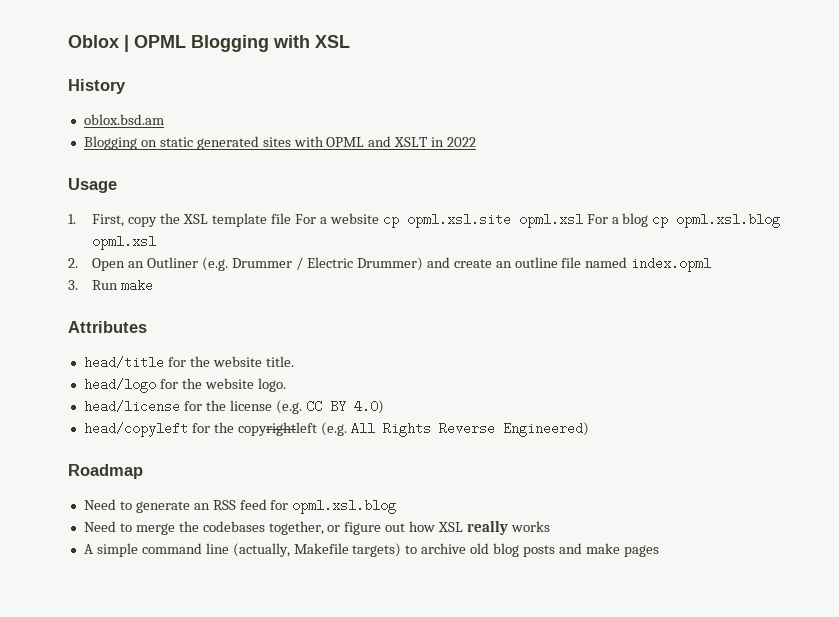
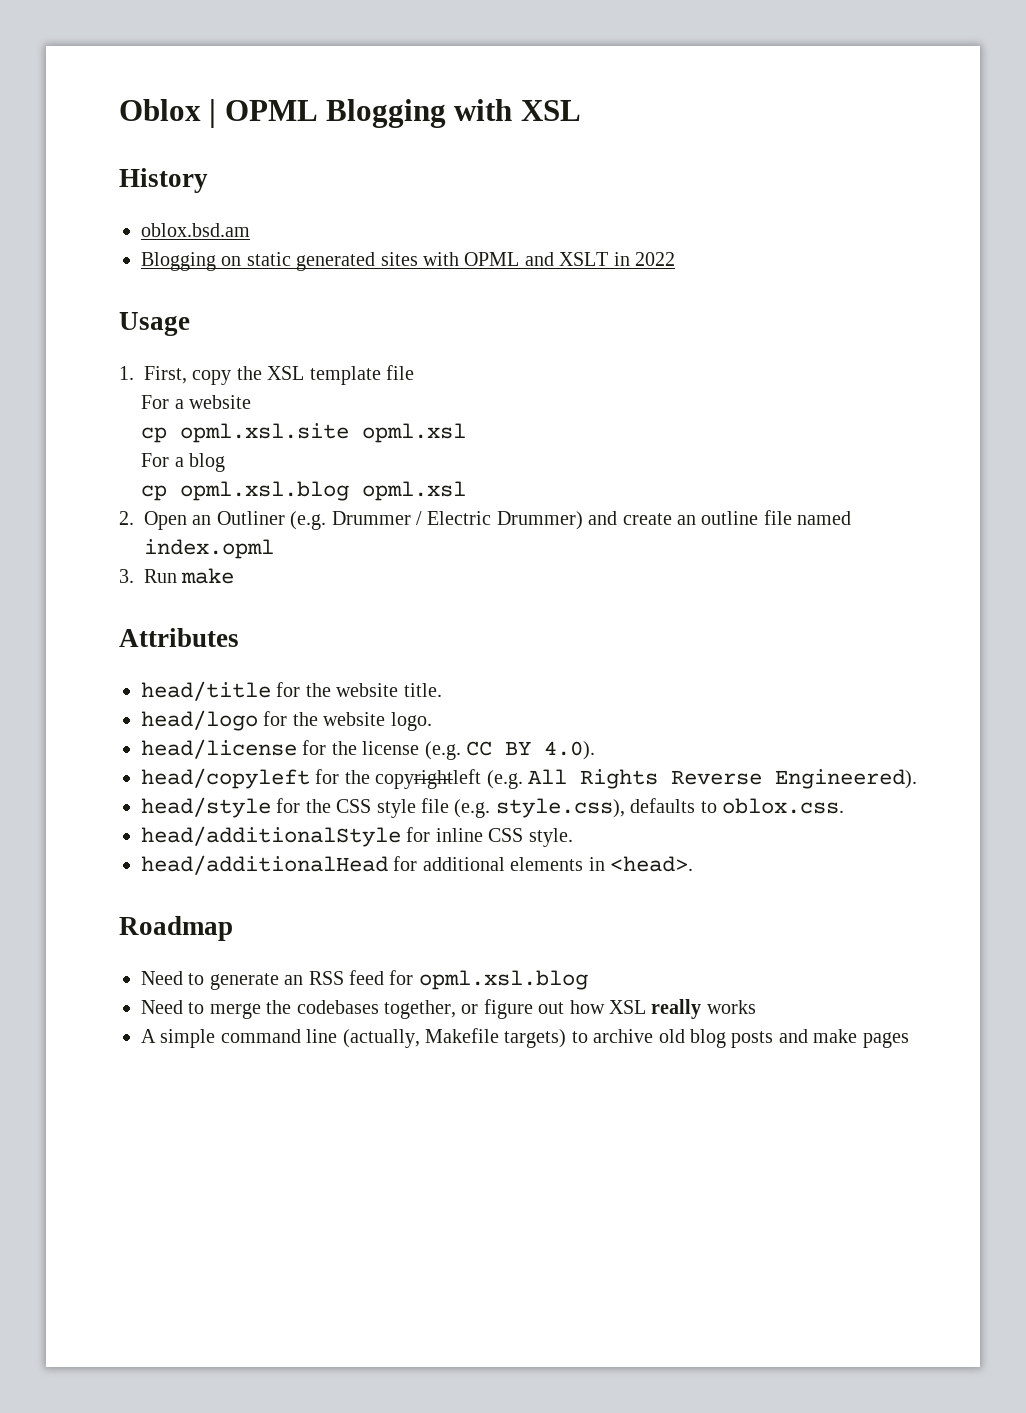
(292, 218) none -> (414, 372) //
(379, 218) none -> (252, 402) //
(583, 220) none -> (467, 433) //
(649, 220) none -> (226, 462) //
[353,400,384,414] 4.0) -> [544,741,595,760] 4.0).
[502,422,589,437] Engineered) -> [775,769,917,789] [141,797,844,818] [141,826,573,847] [141,855,693,875] Engineered). // head/style for the CSS style file (e.g. style.css), defaults to oblox.css. // head/additionalStyle for inline CSS style. // head/additionalHead for additional elements in <head>.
◆ ◆ ◆ ◆ ◆ ◆ ◆
## Work to complete
Using the material above, return every line exactly as it appears, minus the pictures.

## Task result
(292, 218) none -> (414, 372) //
(379, 218) none -> (252, 402) //
(583, 220) none -> (467, 433) //
(649, 220) none -> (226, 462) //
[353,400,384,414] 4.0) -> [544,741,595,760] 4.0).
[502,422,589,437] Engineered) -> [775,769,917,789] [141,797,844,818] [141,826,573,847] [141,855,693,875] Engineered). // head/style for the CSS style file (e.g. style.css), defaults to oblox.css. // head/additionalStyle for inline CSS style. // head/additionalHead for additional elements in <head>.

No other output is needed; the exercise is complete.